Ce modèle d’affaires novateur touche toutes les sphères de La Fermette, de la production à la commercialisation. Les maraîchères ont effectivement choisi de pratiquer une agriculture bio-intensive et diversifiée leur permettant de fournir, de mai à novembre, leurs deux partenaires ainsi que des particuliers et des restaurants. La Fermette n’est toutefois pas ouverte aux visiteurs ou aux autocueilleurs, en dehors d’événements ciblés. « Nous ouvrons nos portes le vendredi à notre communauté locale, recevons des bénévoles le jeudi et planifions de faire des repas spéciaux en collaboration avec certains chefs, mais nous n’avons pas une vocation agrotouristique », précisent Justine et Annie-Claude.
Culture miraculeuse
On comprend pourquoi les deux maraîchères reçoivent peu : La Fermette est toute petite ! Elle s’étend sur une terre de 0,7 hectare, ce qui pourrait effrayer bon nombre d’agriculteurs. « Ici, c’est comme un grand jardin. Il ressemble à ceux des ouvriers français à la fin du XIXe Siècle, mais il dispose des toutes dernières technologies pour être le plus efficace possible. » Et cette efficacité n’est pas liée à des intrants chimiques ou encore à de la machinerie lourde. Les jeunes femmes n’ont même pas de tracteur ! Elles misent plutôt sur la diversité et des stratégies naturelles qui ont fait leurs preuves dans les fermes bio-intensives.
Il pousse ainsi de 30 à 40 variétés de légumes sur ce petit lopin de terre agrémenté d’une serre chauffée, d’une autre semi-chauffée et de tunnels chenille qu’on déplace selon les besoins. Certains légumes sont produits en grande quantité pour alimenter les restaurants, comme des laitues, des variétés de tomates cerises et patrimoniales, des épinards, des radis, des rabioles et des carottes nantaises. D’autres, en revanche, sont destinés aux particuliers et sont saisonniers (patates nouvelles, haricots, pois verts et broccolinis). « Notre modèle de production est différent des paniers bios habituels. Mais notre petite terre peut tout de même nourrir l’équivalent de 150 familles ; ce n’est pas négligeable. »
La ferme en ville
À défaut de recevoir des visiteurs ou de vendre leurs légumes à de grandes surfaces, Justine et Annie-Claude destinent 50 % de leur production à des marchés fermiers. Elles ont d’ailleurs vu évoluer celui des Éclusiers, situé dans le Vieux-Port de Montréal. À leurs yeux, contribuer à nourrir un quartier avec des produits frais et naturels est très valorisant. « Nous récoltons le vendredi et allons vendre tout cela au marché le lendemain. Alors, évidemment, nos légumes sont bien plus goûteux que ceux que l’on retrouve dans des épiceries, même biologiques », expliquent-elles. Le prix a-t-il une incidence sur cette popularité ? « Il n’y a pas tant de différence que cela, affirment-elles. Et nos clients ont conscience qu’en nous appuyant, ils encouragent un mouvement qui ne laisse pas de dette écologique. »

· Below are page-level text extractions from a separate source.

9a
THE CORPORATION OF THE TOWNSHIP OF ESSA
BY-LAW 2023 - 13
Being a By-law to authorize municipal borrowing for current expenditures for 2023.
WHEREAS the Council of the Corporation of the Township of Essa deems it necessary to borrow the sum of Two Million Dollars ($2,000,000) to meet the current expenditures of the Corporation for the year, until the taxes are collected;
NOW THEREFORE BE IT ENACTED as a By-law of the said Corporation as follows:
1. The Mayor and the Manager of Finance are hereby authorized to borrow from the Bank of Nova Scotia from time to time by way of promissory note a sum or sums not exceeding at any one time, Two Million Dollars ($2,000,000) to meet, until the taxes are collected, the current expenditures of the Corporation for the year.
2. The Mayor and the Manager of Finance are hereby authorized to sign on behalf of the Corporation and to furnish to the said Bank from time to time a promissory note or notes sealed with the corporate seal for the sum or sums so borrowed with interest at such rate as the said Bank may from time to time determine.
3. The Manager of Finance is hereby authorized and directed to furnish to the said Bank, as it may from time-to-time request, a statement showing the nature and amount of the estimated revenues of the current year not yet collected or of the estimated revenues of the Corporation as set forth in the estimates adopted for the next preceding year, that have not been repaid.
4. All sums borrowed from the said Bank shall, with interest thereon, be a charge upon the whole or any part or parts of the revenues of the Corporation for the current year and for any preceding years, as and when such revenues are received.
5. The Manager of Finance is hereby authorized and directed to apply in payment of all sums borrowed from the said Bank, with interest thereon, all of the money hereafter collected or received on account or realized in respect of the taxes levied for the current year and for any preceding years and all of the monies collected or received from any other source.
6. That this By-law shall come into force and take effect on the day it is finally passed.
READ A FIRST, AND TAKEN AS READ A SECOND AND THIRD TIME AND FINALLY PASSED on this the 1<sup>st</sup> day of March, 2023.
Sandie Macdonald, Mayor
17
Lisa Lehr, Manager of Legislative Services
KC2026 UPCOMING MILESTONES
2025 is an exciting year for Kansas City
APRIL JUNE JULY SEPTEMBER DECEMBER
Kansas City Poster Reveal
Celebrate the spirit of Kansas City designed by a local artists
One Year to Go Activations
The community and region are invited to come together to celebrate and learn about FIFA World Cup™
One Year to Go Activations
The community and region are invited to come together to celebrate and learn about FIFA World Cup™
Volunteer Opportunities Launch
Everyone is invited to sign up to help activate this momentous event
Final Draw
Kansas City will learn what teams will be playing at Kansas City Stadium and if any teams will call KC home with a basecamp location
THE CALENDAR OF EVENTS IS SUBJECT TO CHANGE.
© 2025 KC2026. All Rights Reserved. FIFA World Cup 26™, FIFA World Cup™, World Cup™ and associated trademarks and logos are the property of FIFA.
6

Chaque mercredi d’été, les deux jeunes femmes participent aussi à un autre marché fermier à la Buvette Chez Simone, leur partenaire. Un autre quartier à nourrir et une belle initiative, puisque tous les légumes invendus sont utilisés par le chef du restaurant, qui modifie son menu en conséquence. Il fallait y penser.
Des défis
Dans une société encore dominée par une vision ultraconsumériste et par un imaginaire collectif assez traditionnel, être des femmes agricultrices, optant, de surcroît, pour un modèle de production bien différent des normes, cela comporte son lot de défis. Justine et Annie-Claude ont d’ailleurs montré au petit écran les hauts et les bas du démarrage de La Fermette en participant à la deuxième saison de l’émission Les fermiers. « C’est sans filtre, on vous prévient. Moments tough inclus ! disent-elles en riant aujourd’hui. Mais cette expérience illustre bien les paris que comporte l’agriculture. Même si on pense que tous les paramètres sont réunis pour réussir, on doit apprendre à lâcher prise avec les aléas de la météo, les invasions d’insectes ou bien les visites impromptues de chevreuils dans les champs. » Malgré tout, La Fermette se fraie un chemin de plus en plus sûr depuis trois ans et prouve, comme d’autres initiatives du même genre, menées d’ailleurs par de plus en plus de femmes, qu’il est possible d’envisager l’agriculture autrement. Bravo, les filles !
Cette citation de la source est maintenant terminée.